= Shreyas Hareesh =

Indian motorcycle racer (2010–2023)

Copparam Shreyas Hareesh (26 July 2010 – 5 August 2023) was an Indian racing rider. He won the inaugural MiniGP India series in September 2022. Hareesh made his National debut in 2021 and got a podium and a victory in his very first year. At the Uttar Pradesh Global Investors Summit 2023 in Lucknow, he was felicitated by prime minister Narendra Modi on 10 February 2023.

== Early life ==
Hareesh was born in Bengaluru to Copparam Parandaman Hareesh and Sandhya Jayanthi S. He was studying Class 7 in Kensri School in Bengaluru.

== Motorsports career ==
Hareesh started his professional motorsports career in 2021 after dabbling with Supercross in 2019. In his first appearance, he won a private event at Adichunchanagiri Mutt in Hassan when he was nine.

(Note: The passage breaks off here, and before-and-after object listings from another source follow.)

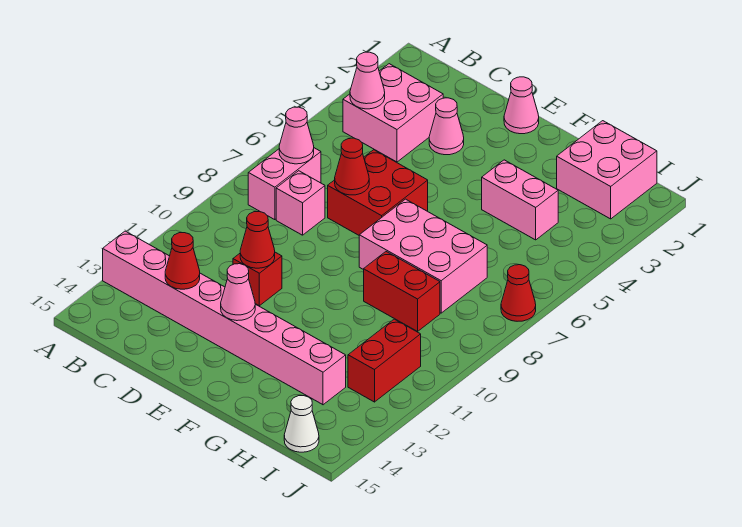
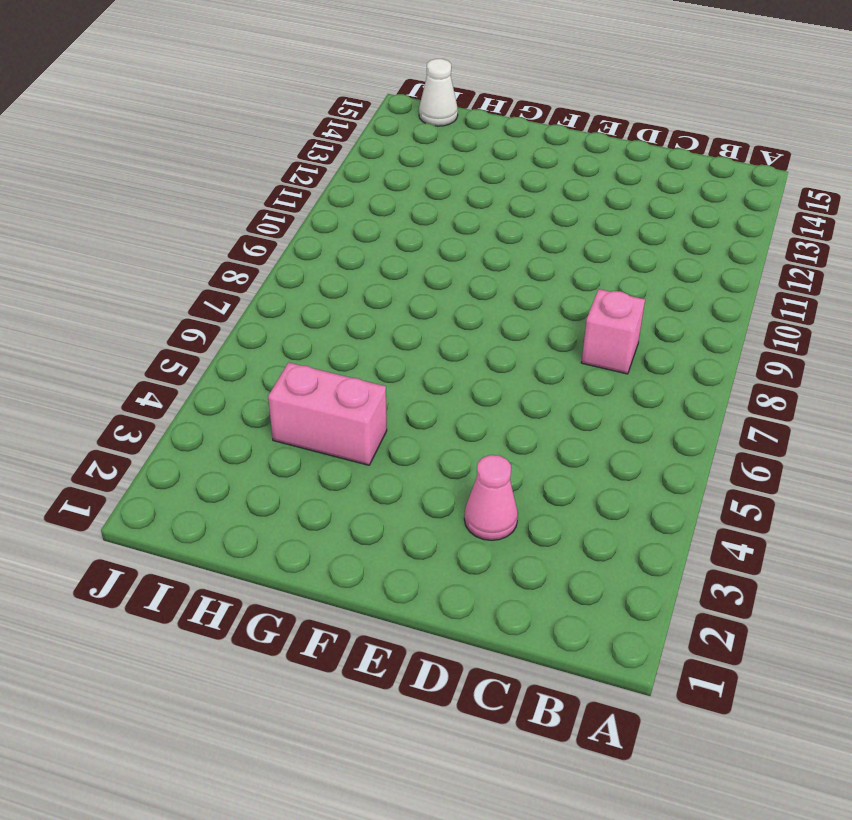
none -> pink brick A13:H13 level 1
none -> pink brick B3:C4 level 1
none -> pink brick B7:B8 level 1

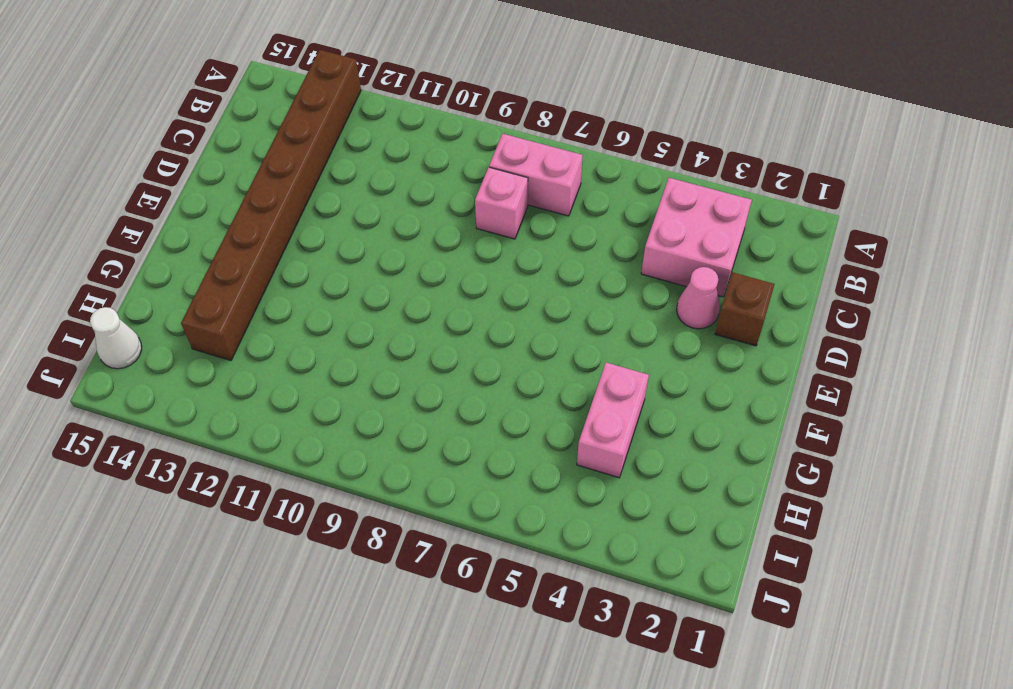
brown brick A13:H13 level 1 -> pink brick A13:H13 level 1
brown brick D2 level 1 -> none
none -> red brick D6:E7 level 1
none -> red brick D11 level 1
none -> pink cone E1 level 1

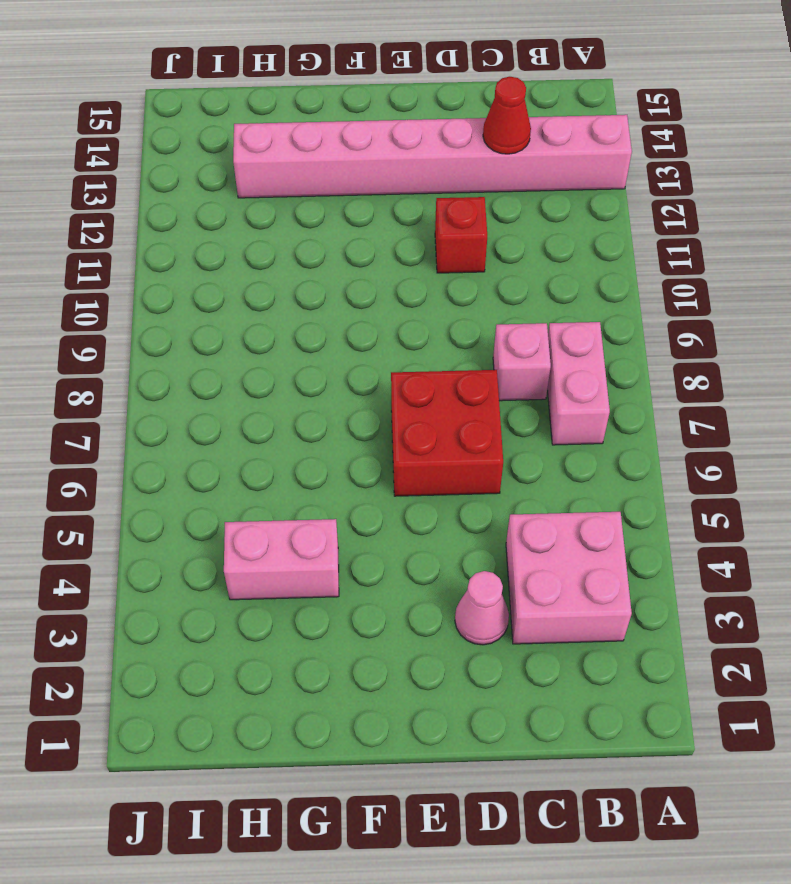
none -> pink cone E1 level 1
none -> pink brick F7:H8 level 1
none -> red brick G9:H9 level 1

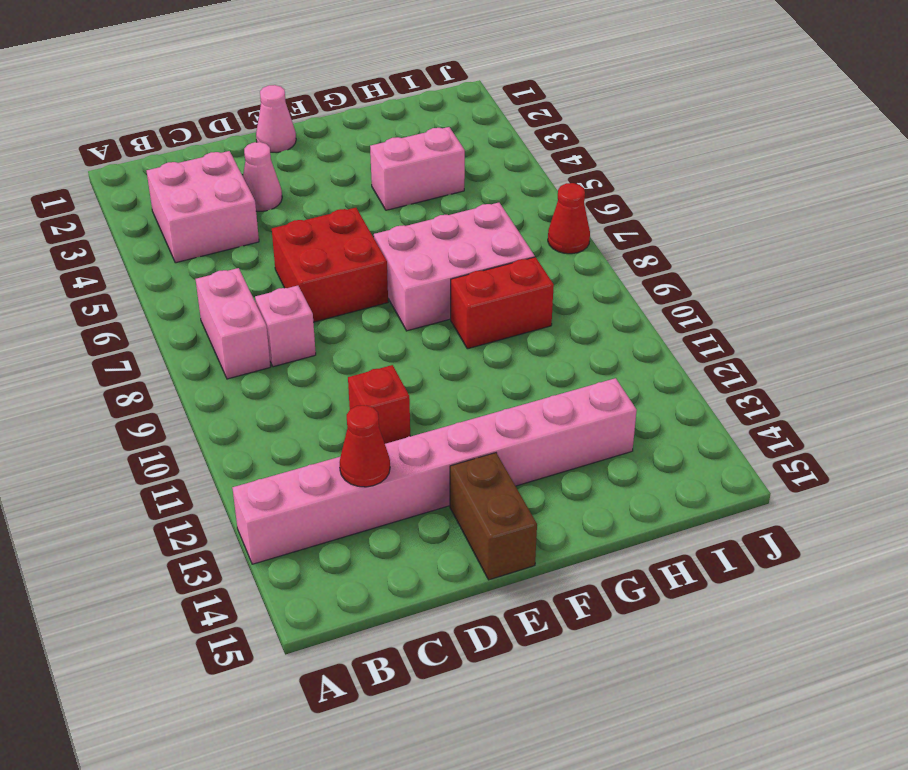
brown brick E14:E15 level 1 -> none
none -> pink brick H1:I2 level 1
none -> red brick I11:I12 level 1
none -> white cone I15 level 1

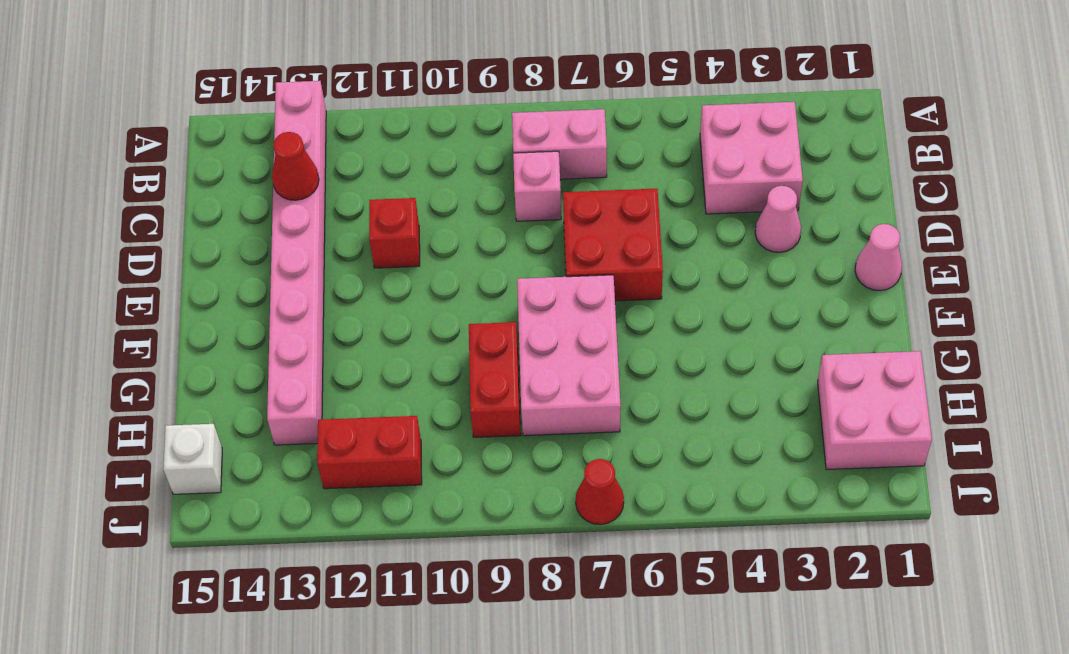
white brick I15 level 1 -> white cone I15 level 1
none -> pink brick G4:H4 level 1
none -> pink cone B4 level 2
none -> pink cone B7 level 2

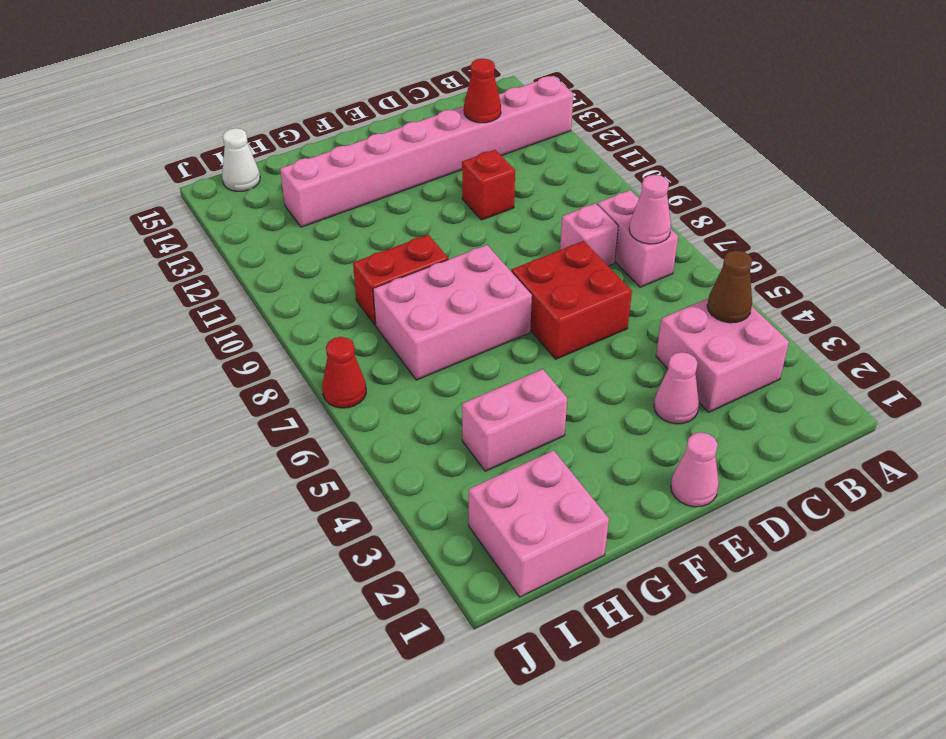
brown cone B4 level 2 -> pink cone B4 level 2
none -> red brick I11:I12 level 1
none -> red cone D7 level 2
none -> red cone D11 level 2

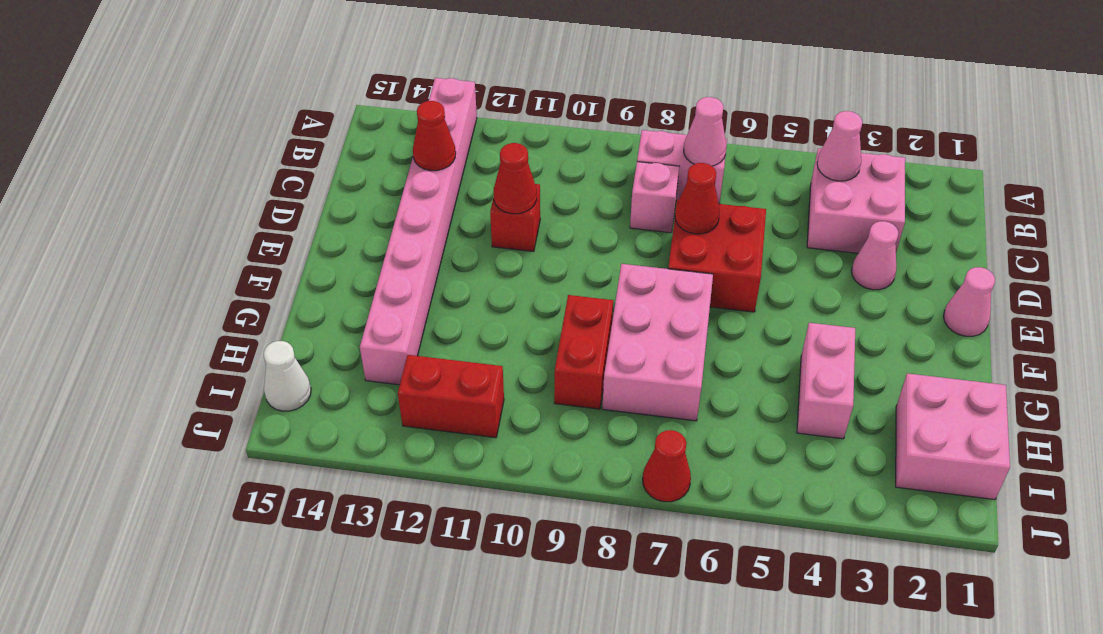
none -> pink cone E13 level 2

Hareesh made his National debut in the MRF MMSC fmsci Indian National Motorcycle Racing Championship in 2021. After he failed to finish (DNF) the first race, he went on to win two races and bagged a third place five times, to finish second in the Championship behind Jinendra Kiran Sangave, the winner. He clocked the fastest lap in six of the ten races, In 2022, he also entered the MMSC fmsci Indian National Motorcycle Drag Racing Championship and won a race. In September 2022, he became the first FIM MiniGP India Champion beating the early leader Jinendra Sangave. Both of them represented India in the FIM MiniGP World Finals at Valencia from 2 to 3 November. In 2023, he won the first four races in the TVS one-make Rookie class. He was scheduled to take part in the Malaysian Superbikes Championship at Sepang in August 2023 for team CRA Motorsports in the 250cc category.

== Death ==
Hareesh died on 5 August 2023 after a crash in the third round of the MRF MMSC fmsci Indian National Motorcycle Racing Championship in the Rookie category of the TVS one-make championship race at the Madras International Circuit. He was cremated at the Hebbal Crematorium in Bengaluru on 7 August 2023 after a ceremony at his residence in Sahakaranagar where family and friends paid their last respects.